When you watched Greene in a one-hour performance, you left knowing you'd seen a comic genius. His style simply required more than the three to five minutes allowed in the impatient world of television.

The late Bill Willard, a long-time reviewer of Vegas shows, recalled a night the comedian rose from the dead.

"He was up there doing his routine and nothing was hitting, so he laid down flat on his back, folded his arms across his chest, stared up at the ceiling and just kept on with his spiel. Well, Buddy Hackett was in the audience, and he came onstage and lay next to Shecky. And Victor Borge followed suit. The three of them were just lying there lined up, staring up into the lights, shooting the bull. The audience went nuts."

No Las Vegas headlining comedian has more locally relevant anecdotes than Greene, who best exemplified the joy and torture of doing stand-up comedy for a living. Here's just one:

"There was a bell captain named Ray at a hotel I was playing," he once told me in an interview. "He was an alcoholic who liked to squeal on another alcoholic, namely me. As soon as I'd walk out of the hotel after my last show, about 2:30 in the morning, he'd call the cops and tell them I was leaving the hotel drunk. They'd always pull me over and hassle me a little.

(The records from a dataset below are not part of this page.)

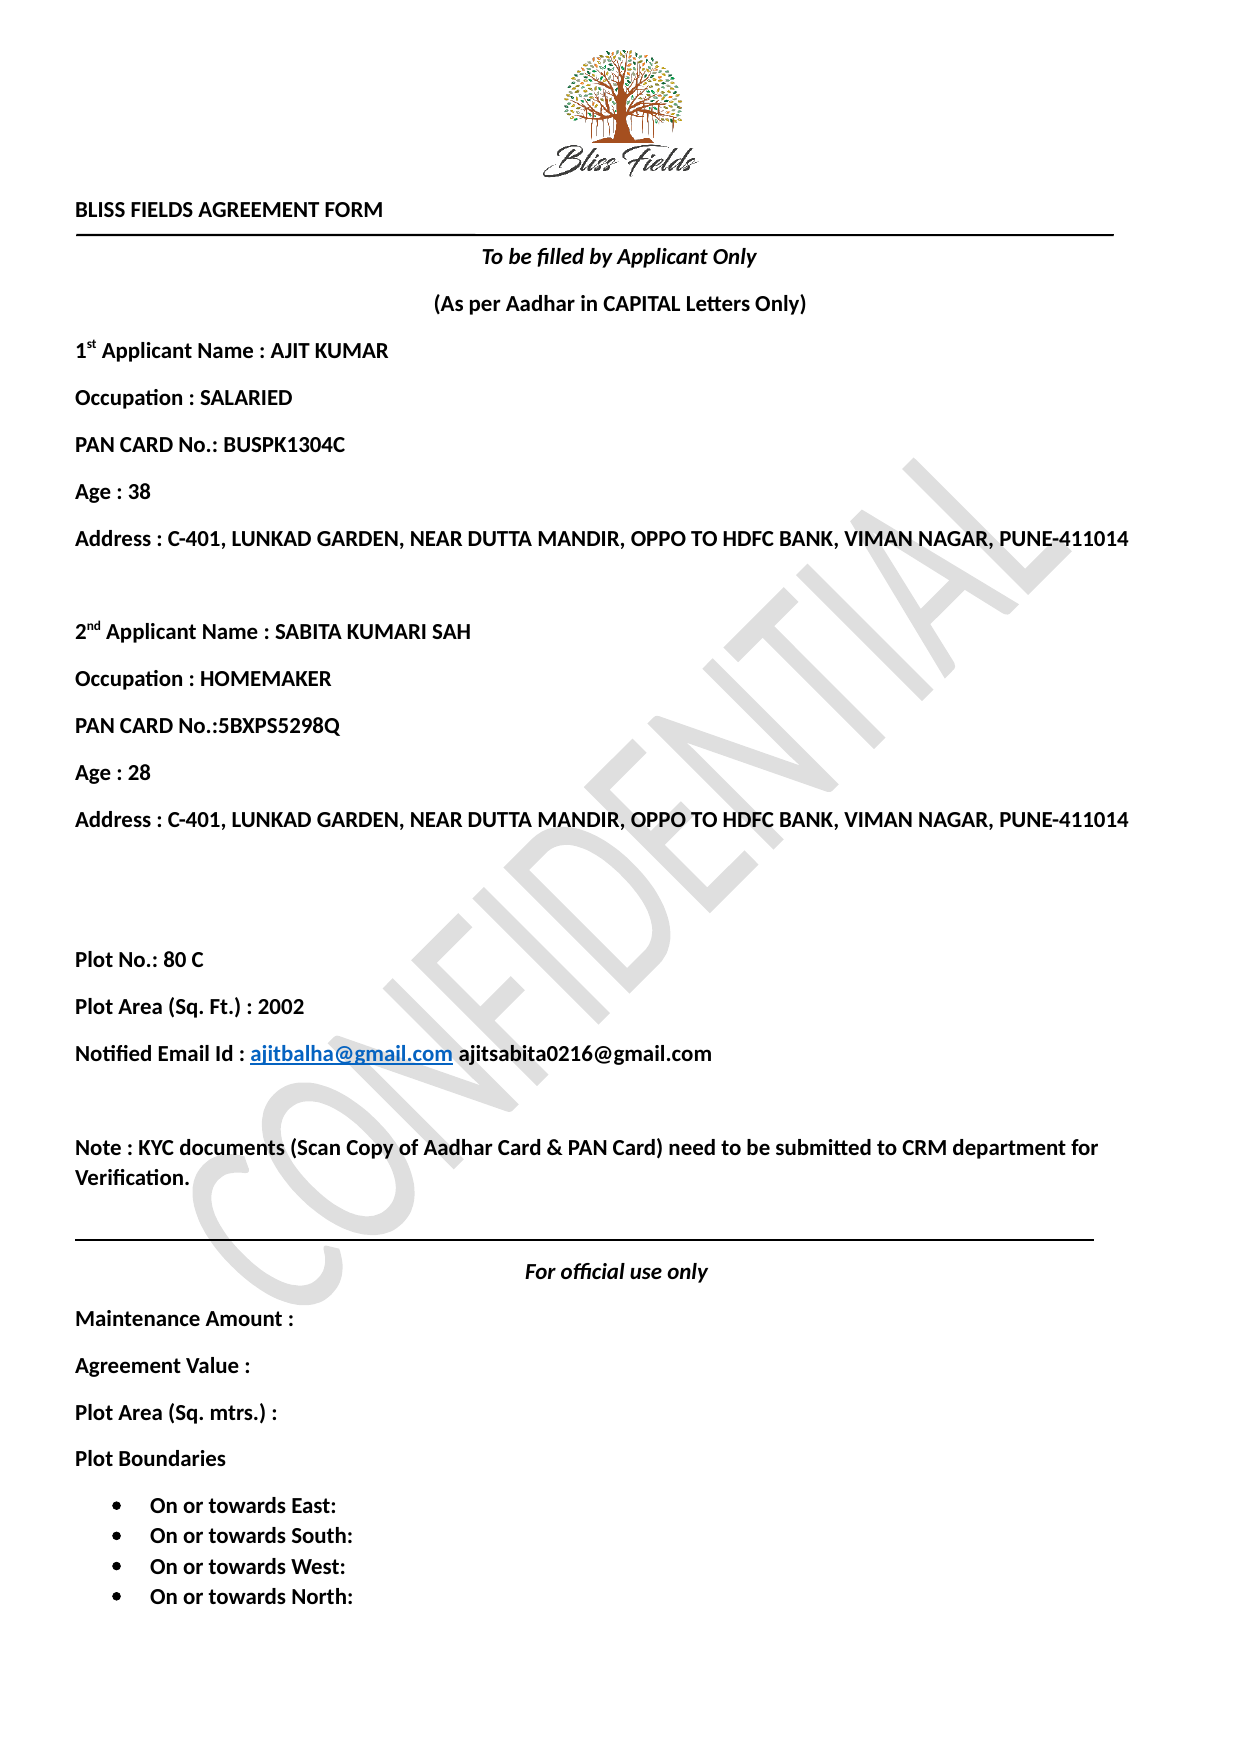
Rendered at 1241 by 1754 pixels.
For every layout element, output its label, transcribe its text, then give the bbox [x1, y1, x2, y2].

text Plot Area (Sq. mtrs.) : [75, 1398, 1165, 1426]
text Notified Email Id : ajitbalha@gmail.com ajitsabita0216@gmail.com [75, 1039, 1165, 1067]
text (As per Aadhar in CAPITAL Letters Only) [75, 289, 1165, 317]
text To be filled by Applicant Only [75, 242, 1165, 270]
text 2nd Applicant Name : SABITA KUMARI SAH [75, 617, 1165, 645]
list On or towards North: [112, 1582, 1165, 1610]
text Plot No.: 80 C [75, 946, 1165, 973]
list On or towards South: [112, 1522, 1165, 1549]
text Plot Boundaries [75, 1444, 1165, 1472]
text Occupation : HOMEMAKER [75, 664, 1165, 692]
text Maintenance Amount : [75, 1304, 1165, 1332]
text BLISS FIELDS AGREEMENT FORM [75, 196, 1165, 223]
list On or towards East: [112, 1491, 1165, 1519]
text Address : C-401, LUNKAD GARDEN, NEAR DUTTA MANDIR, OPPO TO HDFC BANK, VIMAN NAGAR, PUNE-411014 [75, 524, 1165, 552]
text 1st Applicant Name : AJIT KUMAR [75, 336, 1165, 364]
text For official use only [450, 1257, 1165, 1285]
picture [510, 0, 730, 220]
text PAN CARD No.:5BXPS5298Q [75, 711, 1165, 739]
list On or towards West: [112, 1552, 1165, 1580]
text Address : C-401, LUNKAD GARDEN, NEAR DUTTA MANDIR, OPPO TO HDFC BANK, VIMAN NAGAR, PUNE-411014 [75, 805, 1165, 833]
text Age : 38 [75, 477, 1165, 505]
text Occupation : SALARIED [75, 383, 1165, 411]
text Plot Area (Sq. Ft.) : 2002 [75, 992, 1165, 1020]
text Agreement Value : [75, 1351, 1165, 1379]
text Age : 28 [75, 758, 1165, 786]
text PAN CARD No.: BUSPK1304C [75, 430, 1165, 458]
text Note : KYC documents (Scan Copy of Aadhar Card & PAN Card) need to be submitted to CRM department for Verification. [75, 1133, 1165, 1191]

"So one night I'm with a woman who later becomes my wife, and she's driving. The cop pulls us over and he walks around to the passenger side and has me roll down the window.

"Hey, you're going pretty fast, aren't you?" he says to me.

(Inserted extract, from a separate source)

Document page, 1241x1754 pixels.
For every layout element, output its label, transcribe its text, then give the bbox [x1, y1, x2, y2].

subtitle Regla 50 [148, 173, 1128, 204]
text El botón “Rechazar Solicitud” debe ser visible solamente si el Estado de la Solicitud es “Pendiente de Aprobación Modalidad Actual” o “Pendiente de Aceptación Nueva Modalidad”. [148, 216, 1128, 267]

"I say, 'I'm not driving.'

"The woman says, 'He's not driving.'

"The cop says to her, 'You stay out of this!'

"I say, 'What is this, England?' I don't have a steering wheel in front of me.'

"He finally gives her the ticket, but I get the lecture."

Perhaps Greene's grandest memory, one that can be savored by comedians playing everywhere from Caesars Palace to Mom's Diner, sums up all the rage and desperation that comes with the profession.

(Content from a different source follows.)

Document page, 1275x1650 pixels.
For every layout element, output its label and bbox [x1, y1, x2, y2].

Back in the early '60s Greene was playing the lounge at the Riviera, and night after night it was packed with admirers and many other headliners, who frequently caught Greene's act between their own performances. Just before the final show of a two-week stint, Greene was informed that the next day the room would be converted into a Keno parlor.

Greene came out on cue with a pickax, chopped the stage into kindling, and gave the pieces of wood to his fans for souvenirs. The next morning, Riviera owner Ed Torres, unaware of what had transpired the previous night, called Greene with the good news: "Guess what, Sheck?" he said. "We've decided to keep the lounge open another month."